How the Bid-Ask Spread Works
If a stock is quoted at $49.95 bid and $50.05 ask, a seller can usually sell around $49.95 and a buyer can usually buy around $50.05. The bid-ask spread is 10 cents. That does not sound large by itself, but the cost becomes meaningful when position sizes grow, when the spread is wide relative to the security price, or when an investor trades often.
The spread can be expressed simply as:
Bid-ask spread = Ask price - Bid price
Some investors also compare the spread as a percentage of the price to see how expensive the market is relative to the asset value.
How the Bid-Ask Spread Changes Trading Cost
The spread matters because it reduces the value an investor gets from immediate round-trip trading. If you buy at the ask and then immediately sell at the bid, you usually lose the amount of the spread before commissions, taxes, or price movement are considered. That is one reason high-turnover trading strategies face a higher hurdle than many people realize.
This is also why investors often pay attention to liquidity. A market with strong liquidity usually has more active buyers and sellers, which often narrows the spread and lowers implicit trading cost.
What Makes Spreads Wider or Narrower?
Condition | Typical effect on the spread |
|---|---|
High liquidity and active trading | Usually narrows the spread |
Low trading volume or limited market interest | Often widens the spread |
High uncertainty or sharp volatility | Can widen the spread |
Large, well-followed securities | Often have tighter spreads |
Spreads can change throughout the day. They may widen during market stress, around major news, or near the open and close when conditions are less orderly.

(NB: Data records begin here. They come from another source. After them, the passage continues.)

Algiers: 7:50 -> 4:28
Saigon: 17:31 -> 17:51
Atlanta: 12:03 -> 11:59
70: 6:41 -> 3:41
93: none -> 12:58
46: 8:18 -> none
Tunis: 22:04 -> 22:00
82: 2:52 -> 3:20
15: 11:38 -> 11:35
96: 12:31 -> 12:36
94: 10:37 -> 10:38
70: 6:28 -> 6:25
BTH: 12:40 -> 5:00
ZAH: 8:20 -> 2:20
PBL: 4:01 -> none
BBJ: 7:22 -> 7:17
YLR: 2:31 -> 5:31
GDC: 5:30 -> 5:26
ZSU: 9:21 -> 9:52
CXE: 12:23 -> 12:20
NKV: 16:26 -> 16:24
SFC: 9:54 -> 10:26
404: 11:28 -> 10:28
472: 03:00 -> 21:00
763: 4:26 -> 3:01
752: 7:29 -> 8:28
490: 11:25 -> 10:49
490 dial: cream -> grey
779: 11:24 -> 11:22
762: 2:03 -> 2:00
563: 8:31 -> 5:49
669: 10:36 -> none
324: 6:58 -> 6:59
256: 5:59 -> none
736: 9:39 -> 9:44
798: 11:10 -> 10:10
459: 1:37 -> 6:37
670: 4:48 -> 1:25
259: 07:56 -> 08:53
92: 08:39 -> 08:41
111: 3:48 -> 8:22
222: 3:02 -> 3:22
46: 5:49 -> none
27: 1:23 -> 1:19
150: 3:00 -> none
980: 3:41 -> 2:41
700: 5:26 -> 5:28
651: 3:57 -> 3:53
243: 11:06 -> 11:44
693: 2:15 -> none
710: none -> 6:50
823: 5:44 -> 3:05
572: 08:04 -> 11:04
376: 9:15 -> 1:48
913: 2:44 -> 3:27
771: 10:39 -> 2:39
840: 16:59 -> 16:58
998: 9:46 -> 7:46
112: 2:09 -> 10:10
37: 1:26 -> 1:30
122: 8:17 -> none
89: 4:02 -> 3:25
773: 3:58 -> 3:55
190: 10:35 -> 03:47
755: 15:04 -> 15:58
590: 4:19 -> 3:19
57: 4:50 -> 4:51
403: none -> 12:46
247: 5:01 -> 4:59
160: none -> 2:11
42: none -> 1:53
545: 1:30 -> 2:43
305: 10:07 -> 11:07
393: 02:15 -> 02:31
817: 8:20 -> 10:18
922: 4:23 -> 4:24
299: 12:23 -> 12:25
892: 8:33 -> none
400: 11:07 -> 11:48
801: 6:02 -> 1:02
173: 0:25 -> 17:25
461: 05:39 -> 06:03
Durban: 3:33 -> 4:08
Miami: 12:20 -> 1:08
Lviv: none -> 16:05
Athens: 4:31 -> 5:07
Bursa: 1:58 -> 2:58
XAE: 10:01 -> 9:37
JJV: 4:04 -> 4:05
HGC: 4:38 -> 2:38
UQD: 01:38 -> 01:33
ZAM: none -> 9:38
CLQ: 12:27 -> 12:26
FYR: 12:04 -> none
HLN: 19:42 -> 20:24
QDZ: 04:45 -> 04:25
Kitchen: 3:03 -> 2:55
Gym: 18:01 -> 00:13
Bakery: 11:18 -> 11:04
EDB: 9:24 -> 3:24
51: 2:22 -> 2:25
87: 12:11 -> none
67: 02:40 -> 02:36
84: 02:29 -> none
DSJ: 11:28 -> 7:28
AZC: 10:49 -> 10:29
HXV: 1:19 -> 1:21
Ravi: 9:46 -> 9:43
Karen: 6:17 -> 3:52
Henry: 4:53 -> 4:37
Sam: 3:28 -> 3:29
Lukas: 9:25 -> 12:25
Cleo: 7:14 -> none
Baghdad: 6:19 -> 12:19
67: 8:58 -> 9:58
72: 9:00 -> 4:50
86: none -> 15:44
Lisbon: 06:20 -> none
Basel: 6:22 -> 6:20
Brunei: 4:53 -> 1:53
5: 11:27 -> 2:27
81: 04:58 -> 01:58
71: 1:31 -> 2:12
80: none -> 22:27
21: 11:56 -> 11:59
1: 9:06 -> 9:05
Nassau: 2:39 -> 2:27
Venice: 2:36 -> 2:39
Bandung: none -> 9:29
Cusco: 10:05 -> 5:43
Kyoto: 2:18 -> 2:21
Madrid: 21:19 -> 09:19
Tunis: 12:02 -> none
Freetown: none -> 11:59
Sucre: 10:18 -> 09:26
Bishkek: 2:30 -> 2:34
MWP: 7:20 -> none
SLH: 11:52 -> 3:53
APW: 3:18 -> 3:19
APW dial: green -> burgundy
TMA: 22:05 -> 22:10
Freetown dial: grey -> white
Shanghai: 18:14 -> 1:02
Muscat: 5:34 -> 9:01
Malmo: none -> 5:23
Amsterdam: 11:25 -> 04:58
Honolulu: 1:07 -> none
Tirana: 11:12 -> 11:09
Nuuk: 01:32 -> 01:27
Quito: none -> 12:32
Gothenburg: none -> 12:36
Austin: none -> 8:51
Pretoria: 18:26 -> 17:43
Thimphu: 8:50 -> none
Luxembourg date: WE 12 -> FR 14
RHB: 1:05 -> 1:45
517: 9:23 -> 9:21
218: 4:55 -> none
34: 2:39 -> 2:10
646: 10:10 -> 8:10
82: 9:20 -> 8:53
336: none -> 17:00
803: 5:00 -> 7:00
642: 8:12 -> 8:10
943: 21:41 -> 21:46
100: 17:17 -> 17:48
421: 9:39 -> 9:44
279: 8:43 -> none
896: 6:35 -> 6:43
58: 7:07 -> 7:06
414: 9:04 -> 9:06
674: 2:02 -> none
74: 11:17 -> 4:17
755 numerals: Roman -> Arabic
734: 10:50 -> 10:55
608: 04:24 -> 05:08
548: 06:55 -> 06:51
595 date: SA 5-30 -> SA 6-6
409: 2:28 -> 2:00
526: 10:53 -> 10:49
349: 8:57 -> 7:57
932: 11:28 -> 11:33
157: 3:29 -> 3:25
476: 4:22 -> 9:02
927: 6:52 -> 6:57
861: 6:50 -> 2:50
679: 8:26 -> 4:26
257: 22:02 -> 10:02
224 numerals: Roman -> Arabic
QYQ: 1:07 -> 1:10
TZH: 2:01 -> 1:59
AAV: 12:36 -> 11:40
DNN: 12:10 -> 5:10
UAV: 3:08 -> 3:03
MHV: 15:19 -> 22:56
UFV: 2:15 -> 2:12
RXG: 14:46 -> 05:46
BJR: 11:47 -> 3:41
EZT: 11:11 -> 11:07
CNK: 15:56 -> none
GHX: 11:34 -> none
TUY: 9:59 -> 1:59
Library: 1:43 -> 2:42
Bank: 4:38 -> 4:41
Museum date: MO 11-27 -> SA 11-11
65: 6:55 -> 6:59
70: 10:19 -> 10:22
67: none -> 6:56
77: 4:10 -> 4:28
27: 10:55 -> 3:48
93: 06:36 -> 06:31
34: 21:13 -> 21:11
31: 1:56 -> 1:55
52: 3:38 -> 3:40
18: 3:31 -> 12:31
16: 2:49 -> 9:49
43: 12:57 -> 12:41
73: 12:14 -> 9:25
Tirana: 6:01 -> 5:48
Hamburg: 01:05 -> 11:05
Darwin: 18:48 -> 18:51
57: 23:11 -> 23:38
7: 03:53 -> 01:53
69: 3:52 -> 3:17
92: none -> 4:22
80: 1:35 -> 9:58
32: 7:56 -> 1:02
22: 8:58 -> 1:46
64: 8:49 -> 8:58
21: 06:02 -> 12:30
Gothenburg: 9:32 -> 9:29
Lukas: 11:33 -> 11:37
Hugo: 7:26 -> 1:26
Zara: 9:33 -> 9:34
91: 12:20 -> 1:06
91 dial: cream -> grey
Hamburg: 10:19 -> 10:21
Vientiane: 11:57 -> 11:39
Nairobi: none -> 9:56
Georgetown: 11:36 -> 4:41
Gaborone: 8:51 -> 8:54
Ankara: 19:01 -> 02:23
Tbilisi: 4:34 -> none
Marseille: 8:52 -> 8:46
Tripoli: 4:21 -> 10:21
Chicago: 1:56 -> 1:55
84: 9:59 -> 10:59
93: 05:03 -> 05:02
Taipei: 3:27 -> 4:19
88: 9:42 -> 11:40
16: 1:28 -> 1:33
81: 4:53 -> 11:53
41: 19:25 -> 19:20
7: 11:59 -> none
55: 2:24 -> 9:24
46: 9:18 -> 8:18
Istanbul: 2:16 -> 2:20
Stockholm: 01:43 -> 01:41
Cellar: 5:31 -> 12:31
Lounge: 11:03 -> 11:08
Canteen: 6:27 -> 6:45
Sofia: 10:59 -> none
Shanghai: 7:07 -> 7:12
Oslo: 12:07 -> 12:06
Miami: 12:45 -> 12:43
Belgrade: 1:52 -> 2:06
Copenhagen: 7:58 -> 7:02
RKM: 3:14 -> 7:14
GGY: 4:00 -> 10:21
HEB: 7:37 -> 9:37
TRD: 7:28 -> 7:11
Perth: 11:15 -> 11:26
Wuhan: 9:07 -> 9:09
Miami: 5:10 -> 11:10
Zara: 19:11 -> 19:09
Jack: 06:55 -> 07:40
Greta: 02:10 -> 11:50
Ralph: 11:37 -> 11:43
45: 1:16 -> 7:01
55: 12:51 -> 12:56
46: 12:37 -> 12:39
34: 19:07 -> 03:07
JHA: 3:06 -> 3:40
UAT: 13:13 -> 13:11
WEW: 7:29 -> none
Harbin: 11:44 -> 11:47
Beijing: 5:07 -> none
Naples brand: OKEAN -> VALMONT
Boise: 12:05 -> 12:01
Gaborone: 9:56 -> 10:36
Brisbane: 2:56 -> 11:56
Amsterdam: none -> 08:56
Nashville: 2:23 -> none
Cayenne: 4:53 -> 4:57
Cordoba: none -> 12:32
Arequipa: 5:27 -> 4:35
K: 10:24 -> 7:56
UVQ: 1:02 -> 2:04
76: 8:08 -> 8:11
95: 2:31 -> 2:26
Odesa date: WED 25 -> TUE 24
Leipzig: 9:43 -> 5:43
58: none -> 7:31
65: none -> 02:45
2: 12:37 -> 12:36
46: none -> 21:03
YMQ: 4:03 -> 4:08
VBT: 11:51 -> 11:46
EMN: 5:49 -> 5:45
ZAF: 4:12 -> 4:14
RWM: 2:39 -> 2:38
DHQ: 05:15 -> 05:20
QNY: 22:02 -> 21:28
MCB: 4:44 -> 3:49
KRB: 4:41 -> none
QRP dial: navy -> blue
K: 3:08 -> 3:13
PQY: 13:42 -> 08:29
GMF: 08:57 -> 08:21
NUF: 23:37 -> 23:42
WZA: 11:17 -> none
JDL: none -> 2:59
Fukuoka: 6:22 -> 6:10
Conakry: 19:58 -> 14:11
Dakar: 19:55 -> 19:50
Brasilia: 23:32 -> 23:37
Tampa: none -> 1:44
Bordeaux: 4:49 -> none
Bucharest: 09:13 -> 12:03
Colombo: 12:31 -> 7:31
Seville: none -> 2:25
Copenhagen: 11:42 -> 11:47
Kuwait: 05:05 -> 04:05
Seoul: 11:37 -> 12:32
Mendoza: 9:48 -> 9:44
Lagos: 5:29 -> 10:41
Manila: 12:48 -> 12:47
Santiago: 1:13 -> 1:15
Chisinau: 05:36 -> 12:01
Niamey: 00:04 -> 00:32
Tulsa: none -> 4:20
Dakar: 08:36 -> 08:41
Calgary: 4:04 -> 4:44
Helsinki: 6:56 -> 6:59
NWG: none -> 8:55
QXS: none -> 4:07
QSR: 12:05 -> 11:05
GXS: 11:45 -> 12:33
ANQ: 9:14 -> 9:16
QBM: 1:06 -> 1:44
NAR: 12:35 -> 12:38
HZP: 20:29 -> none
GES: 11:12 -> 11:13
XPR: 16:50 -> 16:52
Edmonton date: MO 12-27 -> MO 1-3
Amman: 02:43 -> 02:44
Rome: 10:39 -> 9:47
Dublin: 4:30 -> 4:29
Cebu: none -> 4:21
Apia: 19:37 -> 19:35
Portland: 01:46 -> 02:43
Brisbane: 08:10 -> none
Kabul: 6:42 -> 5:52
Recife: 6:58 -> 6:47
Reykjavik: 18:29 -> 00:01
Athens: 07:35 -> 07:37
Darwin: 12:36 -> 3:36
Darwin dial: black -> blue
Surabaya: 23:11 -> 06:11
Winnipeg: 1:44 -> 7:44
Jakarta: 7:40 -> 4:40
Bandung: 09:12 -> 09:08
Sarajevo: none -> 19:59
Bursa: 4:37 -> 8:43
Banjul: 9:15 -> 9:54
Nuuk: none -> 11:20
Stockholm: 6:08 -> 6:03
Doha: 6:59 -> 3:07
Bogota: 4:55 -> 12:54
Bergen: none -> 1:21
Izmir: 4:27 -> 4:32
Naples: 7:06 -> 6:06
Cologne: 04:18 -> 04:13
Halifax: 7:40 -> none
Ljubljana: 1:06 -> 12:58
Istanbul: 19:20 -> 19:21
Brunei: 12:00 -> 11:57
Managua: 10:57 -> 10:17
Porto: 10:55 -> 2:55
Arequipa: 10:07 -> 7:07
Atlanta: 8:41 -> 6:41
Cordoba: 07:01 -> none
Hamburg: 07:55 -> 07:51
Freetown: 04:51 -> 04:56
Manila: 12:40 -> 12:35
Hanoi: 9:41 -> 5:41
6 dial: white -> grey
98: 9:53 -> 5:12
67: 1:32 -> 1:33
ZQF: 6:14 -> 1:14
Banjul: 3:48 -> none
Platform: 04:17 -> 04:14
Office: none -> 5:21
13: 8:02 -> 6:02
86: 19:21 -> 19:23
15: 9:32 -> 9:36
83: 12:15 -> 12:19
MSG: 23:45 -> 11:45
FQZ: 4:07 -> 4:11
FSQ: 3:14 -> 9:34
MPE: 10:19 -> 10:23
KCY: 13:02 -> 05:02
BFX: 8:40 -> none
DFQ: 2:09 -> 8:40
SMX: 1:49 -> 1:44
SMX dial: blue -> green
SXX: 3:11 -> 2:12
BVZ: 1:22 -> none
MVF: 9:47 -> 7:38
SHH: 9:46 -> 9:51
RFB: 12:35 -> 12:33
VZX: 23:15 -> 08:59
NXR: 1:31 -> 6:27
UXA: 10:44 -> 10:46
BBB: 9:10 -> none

Bid-Ask Spread and Trading Strategy
The bid-ask spread matters more for some strategies than others. Long-term investors may feel it less because it is a one-time entry or exit cost relative to a multi-year holding period. Active traders may feel it much more because repeated trading causes the spread cost to compound. This is one reason many short-term strategies are harder to execute profitably than they first appear.
It also helps explain why two securities with similar headlines can still be very different to trade in practice. A popular ETF may trade with a tight spread, while a less-followed security may look inexpensive until the spread reveals the real cost of entering and exiting. That trading experience is shaped in part by the electronic trading platforms and market venues through which orders interact.
Example of the Bid-Ask Spread
Assume an ETF is quoted at $60.00 ask and $59.50 bid. An investor who buys 200 shares at the ask pays $12,000. If the investor immediately sold the shares at the bid, the proceeds would be $11,900. The investor would lose $100, which comes from the spread alone. Nothing about the underlying investment thesis changed. The loss came from market structure and execution.
The bid-ask spread is not just technical jargon. It is one of the most direct ways market friction shows up in real investing results.
The Bottom Line
The bid-ask spread is the difference between the highest price a buyer is willing to pay and the lowest price a seller is willing to accept. The spread is a built-in trading cost that affects execution quality, short-term returns, and the real cost of buying and selling securities.